Ir a la Antigua en diligencia, por ejemplo, tomaba más de ocho horas de viaje. Se salía temprano, a eso de las seis de la mañana, de los establos de Suman, y las diligencias llegaban a la pila de la Concepción como a las dos de la tarde.
Era mejor viajar en la temporada seca del año pues entonces las bestias caminaban sin dificultad por los caminos y los viajeros sufrían únicamente tragando polvo, por lo cual entre sus menesteres de viaje siempre llevaban a la mano botellas o tecomates con agua y varios pañuelos que humedecían para cubrirse nariz y boca, evitando tragar el polvito amarillento de los caminos.
En tiempos de lluvias, la cosa se ponía color de hormiga para los viajantes, cocheros y semovientes porque nomás se salía del empedrado de la ciudad de Guatemala, sobre el camino que conducía al Occidente de la República, las bestias se hundían hasta la barriga en las zanjas y lodazales, provocando grandes atascaderos. Entonces no había más remedio que el diligente viajero, muchas veces vestido de punta en blanco o con jerga de lujo, se quitara el saco y se arremangara las mangas blancas de la camisa enyuquillada y ayudara a jalar a las bestias junto al cochero.
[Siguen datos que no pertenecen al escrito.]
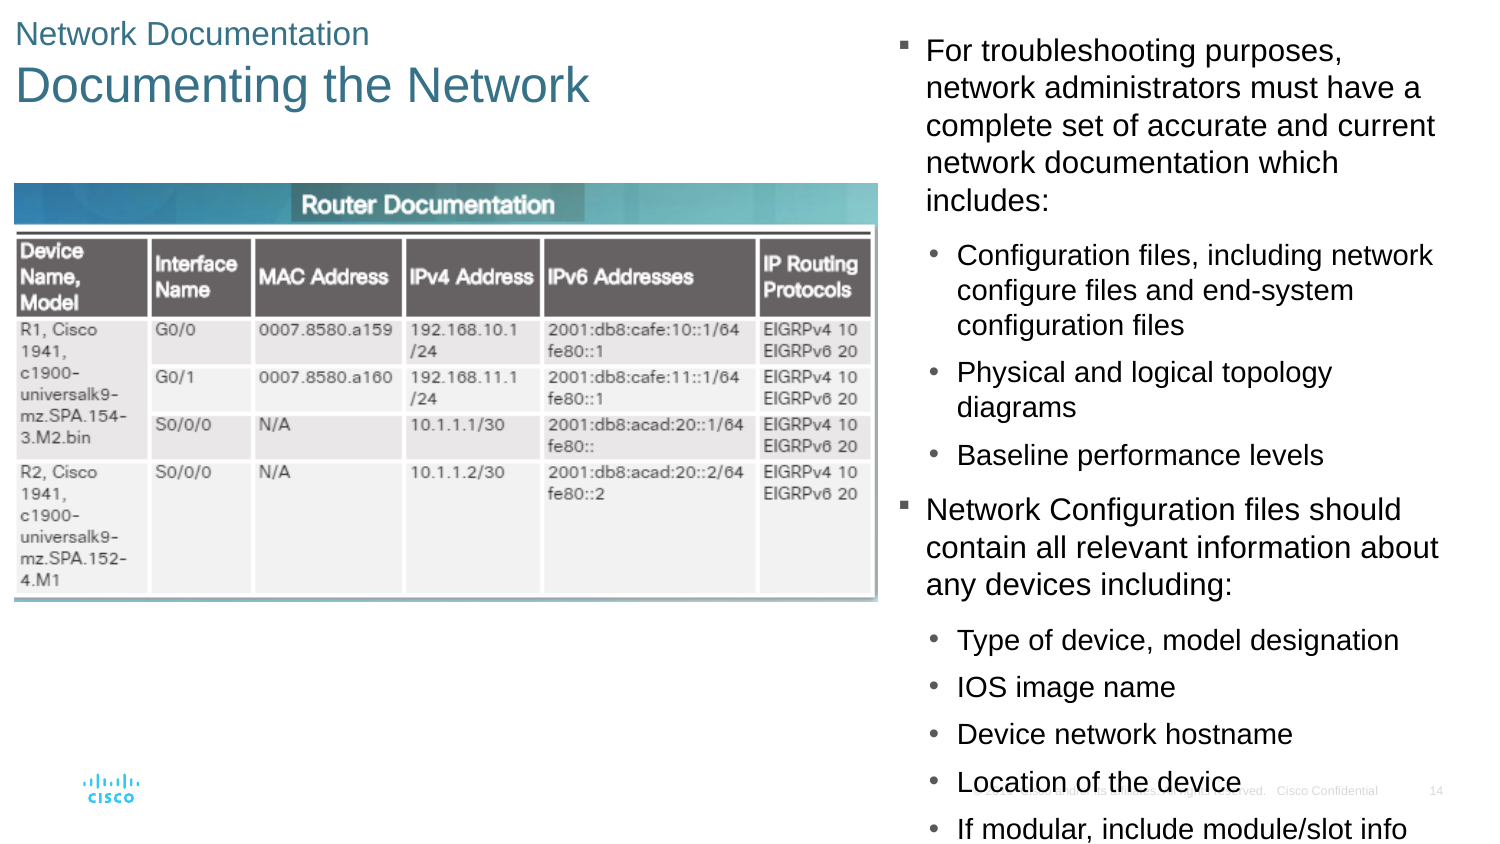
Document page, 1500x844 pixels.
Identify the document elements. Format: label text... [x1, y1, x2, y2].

list For troubleshooting purposes, network administrators must have a complete set of accurate and current network documentation which includes: Configuration files, including network configure files and end-system configuration files Physical and logical topology diagrams Baseline performance levels Network Configuration files should contain all relevant information about any devices including: Type of device, model designation IOS image name Device network hostname Location of the device If modular, include module/slot info [882, 22, 1492, 812]
picture [13, 182, 879, 602]
title Network Documentation Documenting the Network [0, 0, 847, 125]
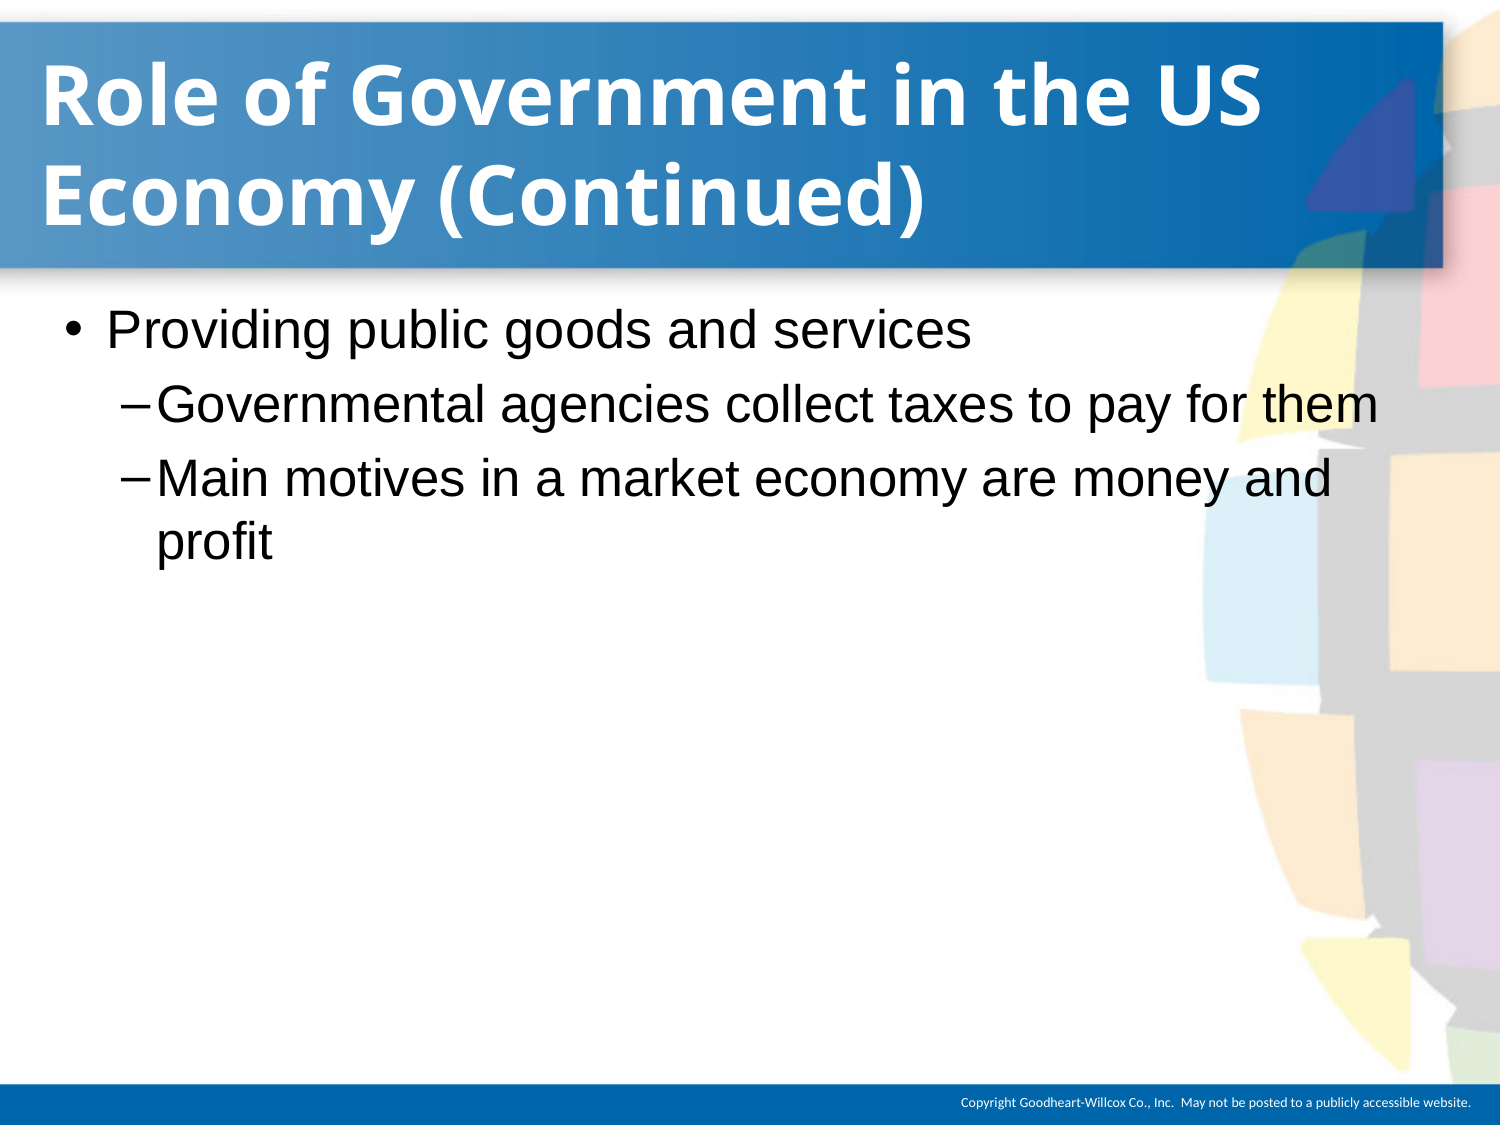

Los vendedores de géneros, trastes y medicinas fueron de los primeros exploradores de nuestra escarpada geografía. Iban de poblado en poblado vendiendo sus baratijas y menjurjes como Dios les diera licencia: ratitos a pie y otros a lomo de mula, caballo o diligencia cuando se trataba de ciudades. En las crónicas de viaje de la época, cuentan aquellos primitivos vendedores ambulantes que visitaban el área de las Verapaces, que llegaban hasta las pequeñas aldeas caminando por caminos de herradura y vericuetos hasta llegar a los poblados en donde los vendedores de valijitas negras hablaban con señas a los nativos, quienes no entendía una sola palabra de español.
Aquellos viajeros primitivos iban de poblado en poblado a merced de la hospitalidad y la buena voluntad de los parroquianos, quienes compartían siempre una hamaca, el resguardo de su fuego y la escasa comida. Según nos contaba mi padre, bastaba el “Ave María purísima” para que se le abrieran las puertas de la casa al forastero, quien muchas veces, a la luz del fogón, informaba sobre los infortunios o prodigios que se sucedían en la capital: “El mes pasado bajó del cielo en una máquina voladora, de esas que llaman aeroplano, un hombre alto y canche llamado Durafor. El piloto era suizo y con su nave dio varias vueltas por el cielo. Luego, bajó en el decampado del Campo de Marte ante el asombro de varios mirones. Allí estaba yo. La nave parecía una enorme mariposa de hierro”.